→ **About this task**: Repeat the data that follows in full. Do not include the pictures.

→ **Dataset excerpt**:
────────────────────

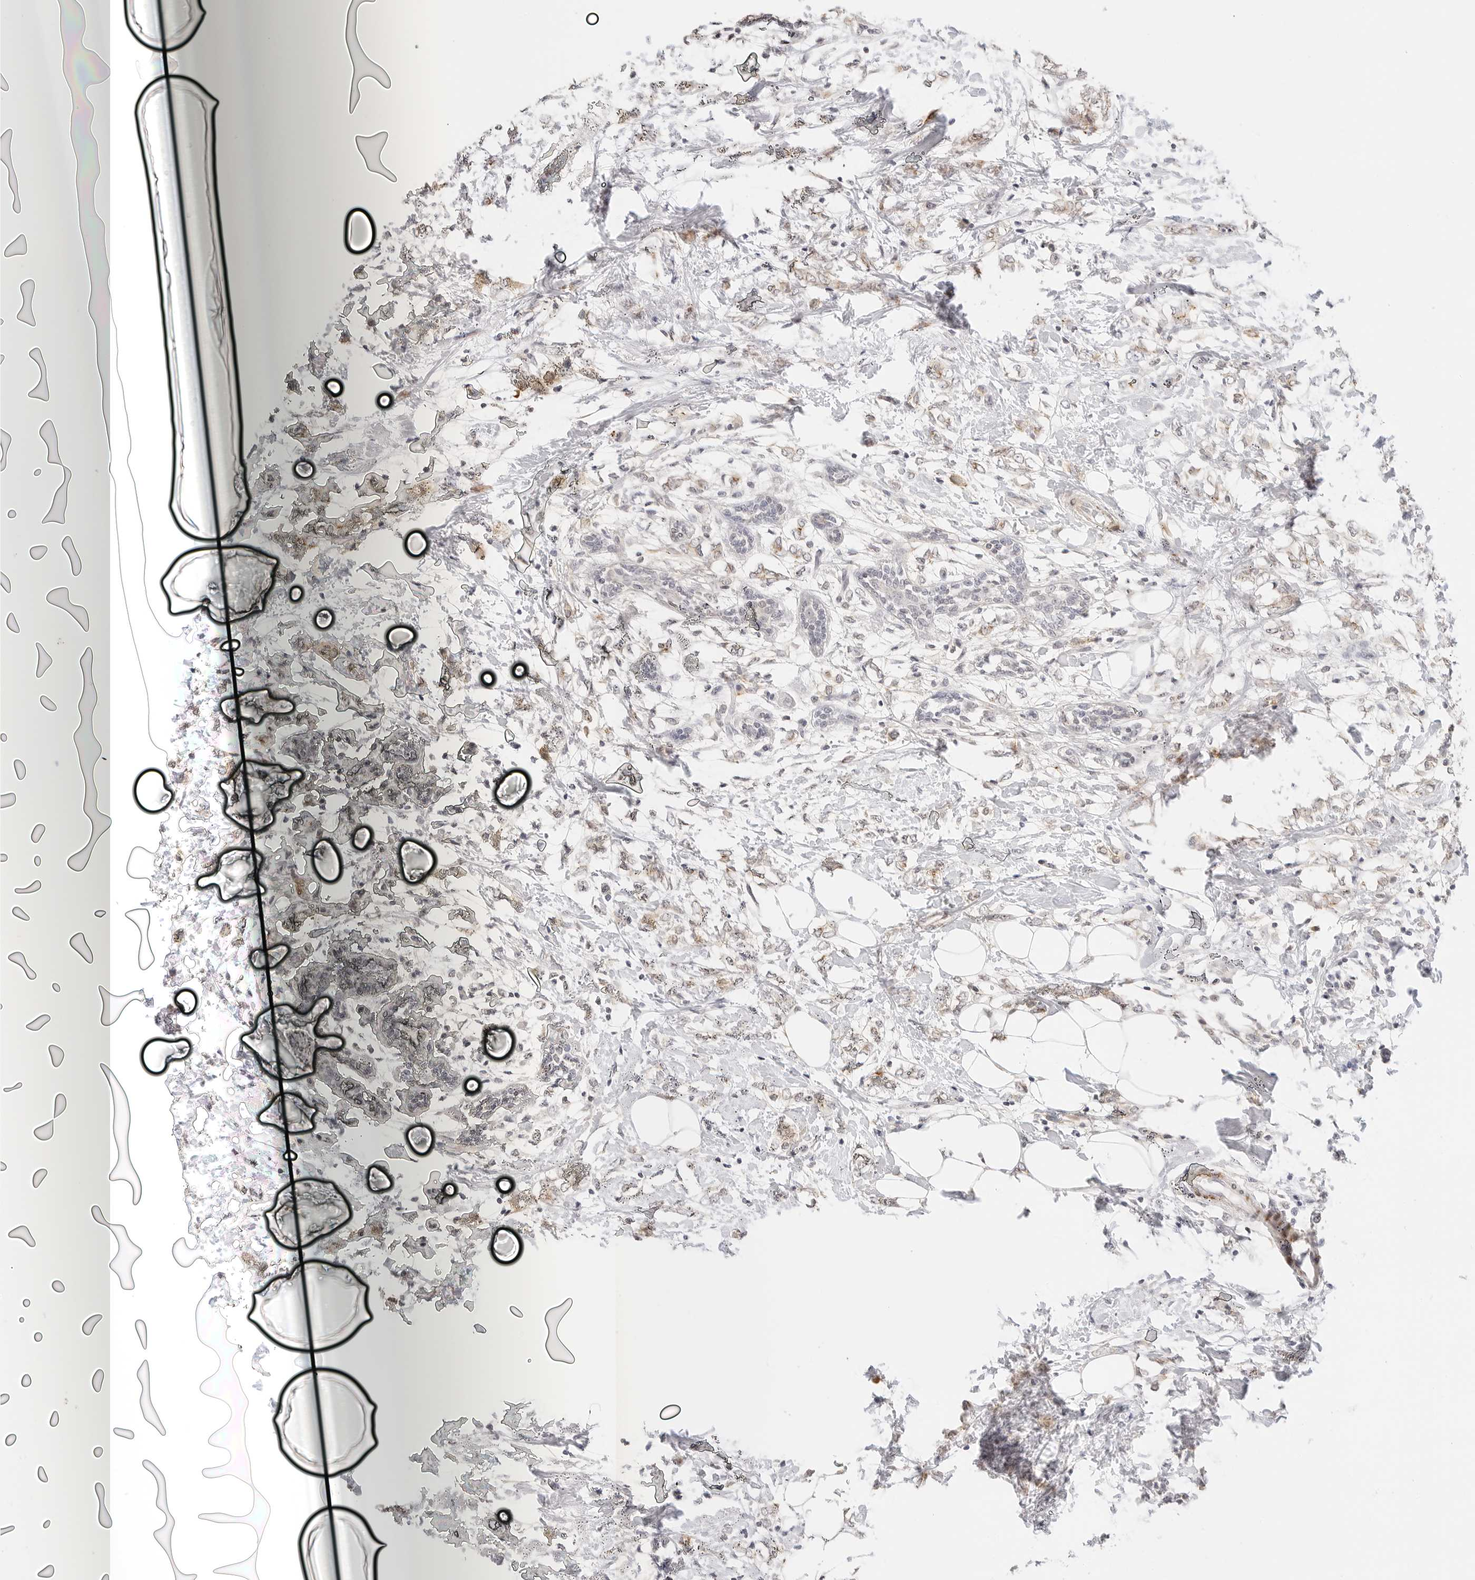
{"staining": {"intensity": "weak", "quantity": "25%-75%", "location": "cytoplasmic/membranous"}, "tissue": "breast cancer", "cell_type": "Tumor cells", "image_type": "cancer", "snomed": [{"axis": "morphology", "description": "Normal tissue, NOS"}, {"axis": "morphology", "description": "Lobular carcinoma"}, {"axis": "topography", "description": "Breast"}], "caption": "Protein positivity by IHC demonstrates weak cytoplasmic/membranous staining in about 25%-75% of tumor cells in breast cancer (lobular carcinoma). (DAB (3,3'-diaminobenzidine) IHC, brown staining for protein, blue staining for nuclei).", "gene": "PCDH19", "patient": {"sex": "female", "age": 47}}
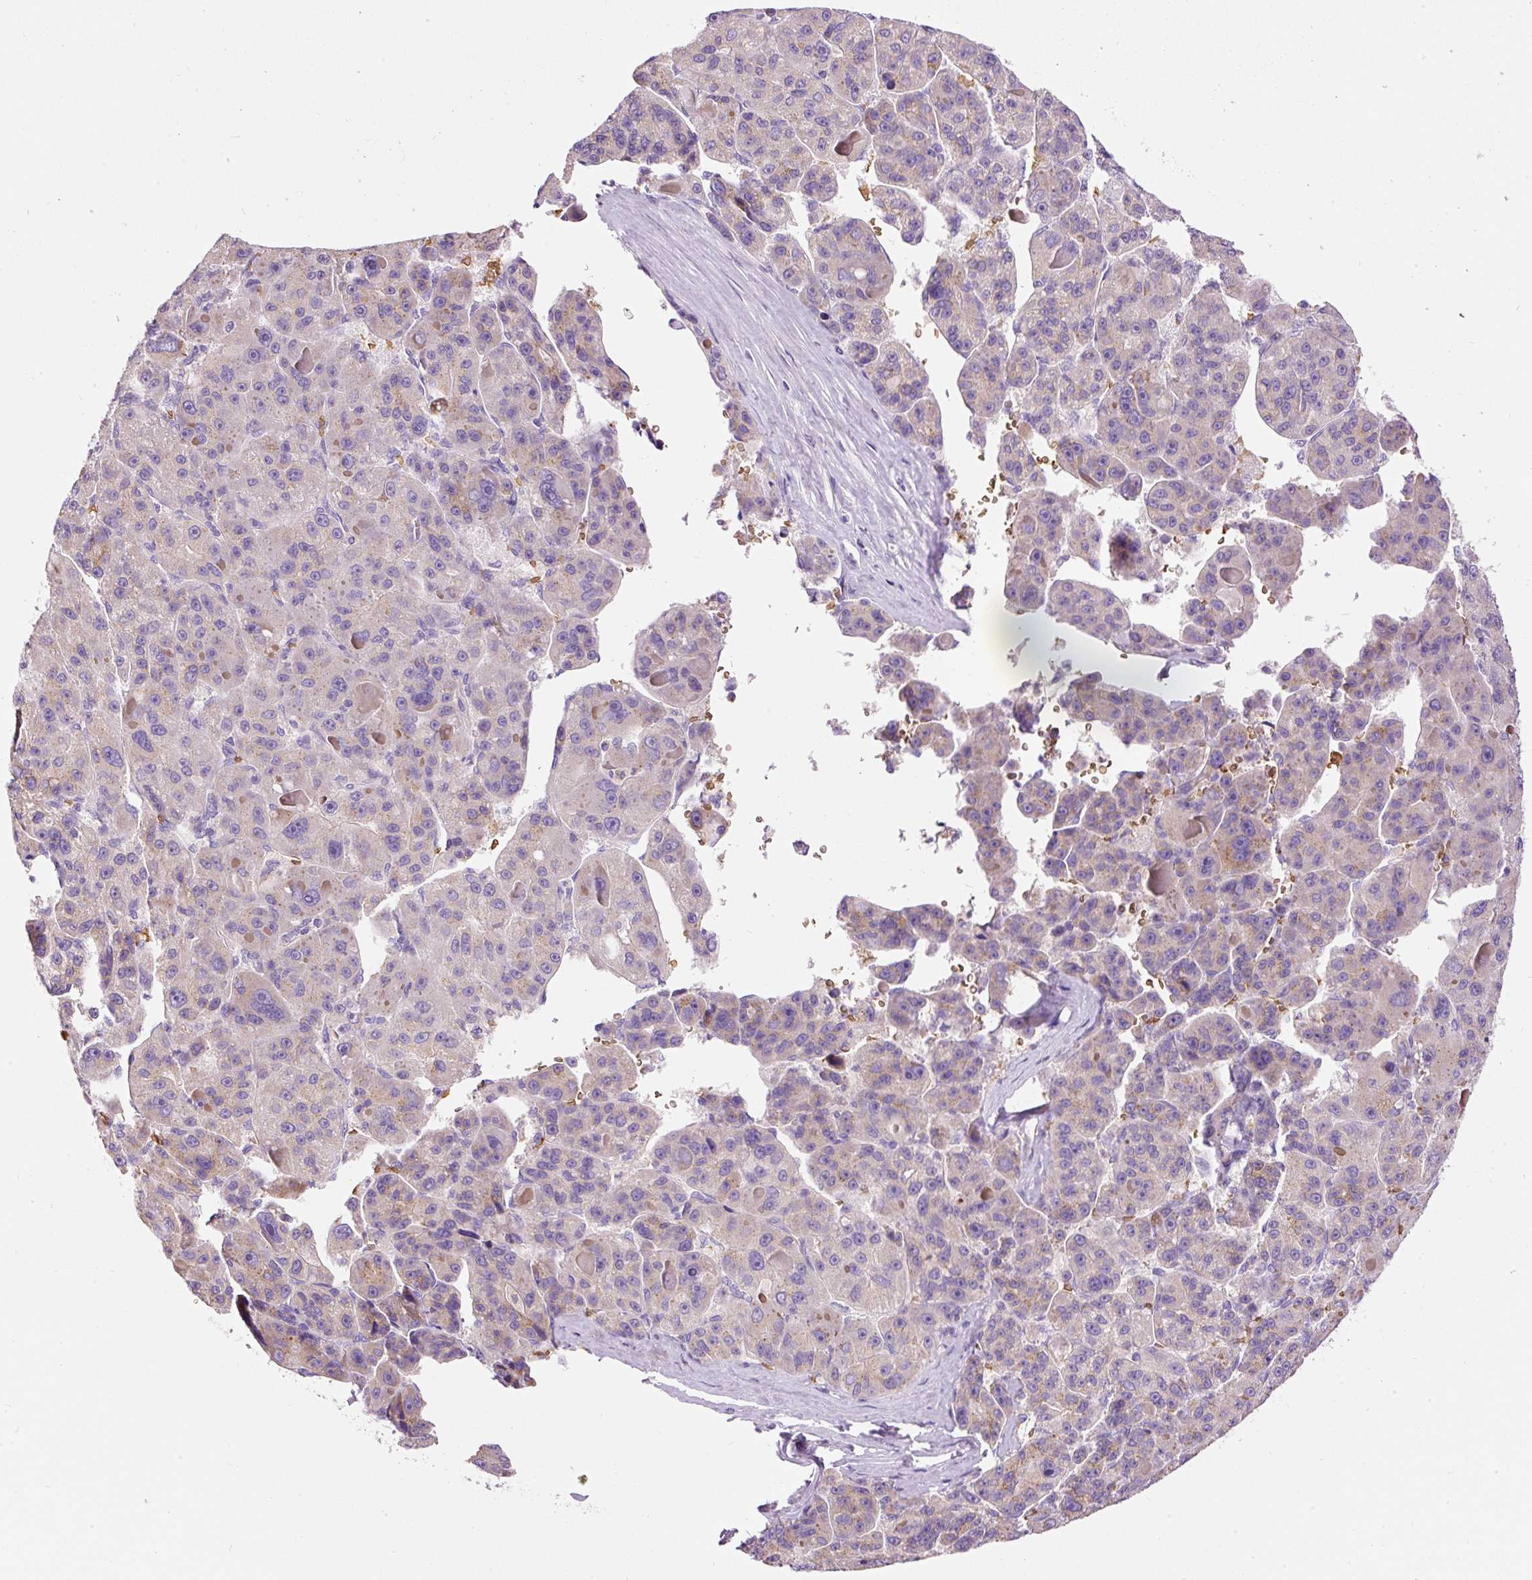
{"staining": {"intensity": "weak", "quantity": "<25%", "location": "cytoplasmic/membranous"}, "tissue": "liver cancer", "cell_type": "Tumor cells", "image_type": "cancer", "snomed": [{"axis": "morphology", "description": "Carcinoma, Hepatocellular, NOS"}, {"axis": "topography", "description": "Liver"}], "caption": "A high-resolution micrograph shows immunohistochemistry (IHC) staining of liver cancer, which exhibits no significant expression in tumor cells.", "gene": "PRRC2A", "patient": {"sex": "male", "age": 76}}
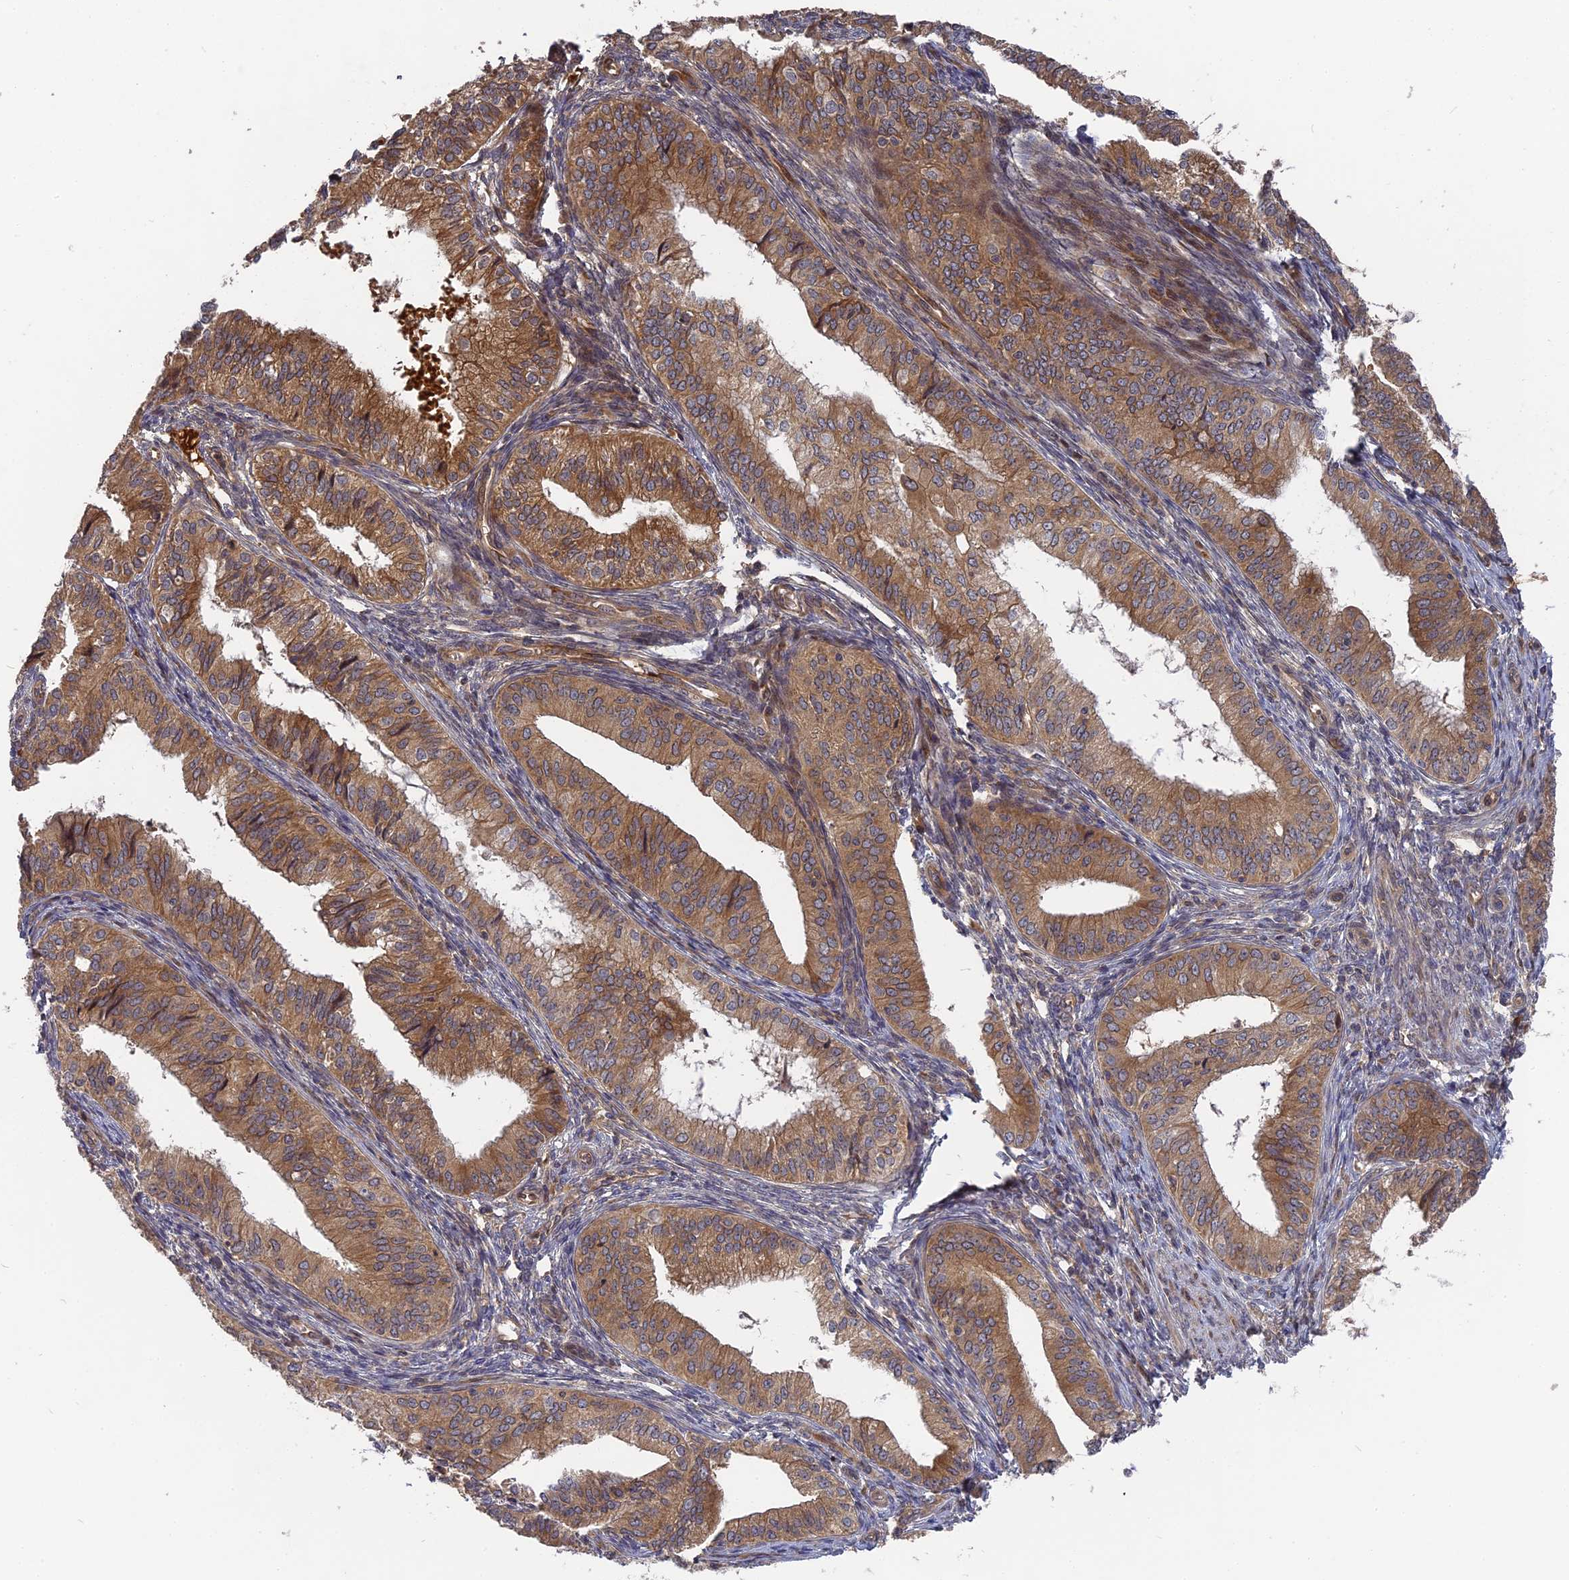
{"staining": {"intensity": "moderate", "quantity": ">75%", "location": "cytoplasmic/membranous"}, "tissue": "endometrial cancer", "cell_type": "Tumor cells", "image_type": "cancer", "snomed": [{"axis": "morphology", "description": "Adenocarcinoma, NOS"}, {"axis": "topography", "description": "Endometrium"}], "caption": "This is an image of IHC staining of adenocarcinoma (endometrial), which shows moderate positivity in the cytoplasmic/membranous of tumor cells.", "gene": "TMUB2", "patient": {"sex": "female", "age": 50}}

────────────────────

→ **The completed task**:
{"staining": {"intensity": "weak", "quantity": "25%-75%", "location": "cytoplasmic/membranous"}, "tissue": "breast cancer", "cell_type": "Tumor cells", "image_type": "cancer", "snomed": [{"axis": "morphology", "description": "Normal tissue, NOS"}, {"axis": "morphology", "description": "Lobular carcinoma"}, {"axis": "topography", "description": "Breast"}], "caption": "Protein positivity by IHC demonstrates weak cytoplasmic/membranous staining in about 25%-75% of tumor cells in breast cancer (lobular carcinoma). (DAB (3,3'-diaminobenzidine) IHC, brown staining for protein, blue staining for nuclei).", "gene": "PCDH19", "patient": {"sex": "female", "age": 47}}
{"staining": {"intensity": "weak", "quantity": "<25%", "location": "cytoplasmic/membranous"}, "tissue": "liver cancer", "cell_type": "Tumor cells", "image_type": "cancer", "snomed": [{"axis": "morphology", "description": "Carcinoma, Hepatocellular, NOS"}, {"axis": "topography", "description": "Liver"}], "caption": "A high-resolution micrograph shows immunohistochemistry (IHC) staining of liver cancer, which exhibits no significant expression in tumor cells.", "gene": "PRRC2A", "patient": {"sex": "male", "age": 76}}
{"staining": {"intensity": "moderate", "quantity": ">75%", "location": "cytoplasmic/membranous"}, "tissue": "endometrial cancer", "cell_type": "Tumor cells", "image_type": "cancer", "snomed": [{"axis": "morphology", "description": "Adenocarcinoma, NOS"}, {"axis": "topography", "description": "Endometrium"}], "caption": "This is an image of IHC staining of adenocarcinoma (endometrial), which shows moderate positivity in the cytoplasmic/membranous of tumor cells.", "gene": "TMUB2", "patient": {"sex": "female", "age": 50}}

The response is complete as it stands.